Também é possível imaginar (e tem gente fazendo) um Uber sem o Uber e um AirBnB sem a plataforma e a empresa que presta o serviço. A conexão entre motoristas e usuários, entre hóspedes e donos de imóveis será feito por uma conexão, sem mediadores ou controladores, usando o blockchain. Os “mineiros” anônimos serão remunerados pela comissão que hoje pagamos à empresa.
Algumas aplicações são especialmente revolucionárias. A possiblidade de termos um prontuário médico individual, com todas as informações de tratamento, exames, diagnósticos e, porque não, o nosso próprio genoma. Propriedade do indivíduo – e não de instituições – que disponibilizaria, a seu bel prazer, para o profissional ou hospital que fosse tratá-lo em um dado instante.

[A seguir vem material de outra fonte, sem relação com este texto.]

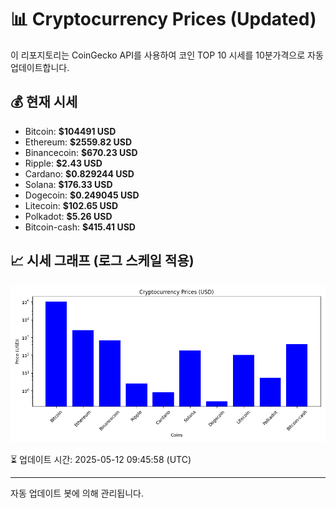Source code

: 
# 📊 Cryptocurrency Prices (Updated)

이 리포지토리는 CoinGecko API를 사용하여 코인 TOP 10 시세를 10분가격으로 자동 업데이트합니다.

## 💰 현재 시세
- Bitcoin: **$104491 USD**
- Ethereum: **$2559.82 USD**
- Binancecoin: **$670.23 USD**
- Ripple: **$2.43 USD**
- Cardano: **$0.829244 USD**
- Solana: **$176.33 USD**
- Dogecoin: **$0.249045 USD**
- Litecoin: **$102.65 USD**
- Polkadot: **$5.26 USD**
- Bitcoin-cash: **$415.41 USD**

## 📈 시세 그래프 (로그 스케일 적용)
![Crypto Prices](crypto_prices.png)

⏳ 업데이트 시간: 2025-05-12 09:45:58 (UTC)

---
자동 업데이트 봇에 의해 관리됩니다.
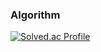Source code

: ### Algorithm 
[![Solved.ac Profile](http://mazassumnida.wtf/api/v2/generate_badge?boj=dltlsql8389)](https://solved.ac/dltlsql8389/)
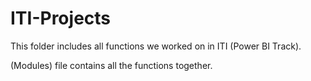 # ITI-Projects
This folder includes all functions we worked on in ITI (Power BI Track).

(Modules) file contains all the functions together.
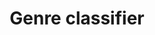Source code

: ---
layout: page
title: Genre classifier
description: Classify Netflix movies and films' genres
img: assets/img/netflix.jpg
redirect: https://github.com/zk2487/NetflixGenre_Classifier
importance: 2
category: machine learning
---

Na verdade, a ideia do prontuário pode ser estendida para um vasto conjunto de informações que acumulamos em vários lugares da rede. Nossos dados de navegação, compras, fotos, vídeos etc., seriam todos armazenados em uma estrutura de blocos, privada, só controlada por nós mesmos e não pelas grandes plataformas da Web. Um sonho irreal? Pode ser, mas possível.
Outra iniciativa admirável é o projeto desenvolvido pela Microsoft e Accenture, apoiado pela ONU, para fornecer identificação legal e verificável para 1,1 bilhão de pessoas que não tem identidade oficial, no mundo. Permitirá que os refugiados sejam identificados onde estejam e tenham acesso a serviços básicos e educação.
Uma possibilidade ainda mais disruptiva (e louca) seria a mudança radical dos atuais sistemas de votação. Ao invés dos colégios e zonas eleitorais, os votantes seriam agrupados por ideias e causas. Poderíamos votar diretamente naqueles que defendessem nossos interesses e pontos de vista. Uma democracia, ao mesmo tempo, direta e representativa.
Don Tapscott, e muitos outros, estão construindo negócios para que as grandes organizações explorem todas as múltiplas oportunidades da nova tecnologia. Mas é nas aplicações sem dono, sem controle e sem centro que encontraremos o potencial mais subversivo, desestabilizador e transformador desta cadeia de blocos. Aterrorizantes e deslumbrantes novos tempos.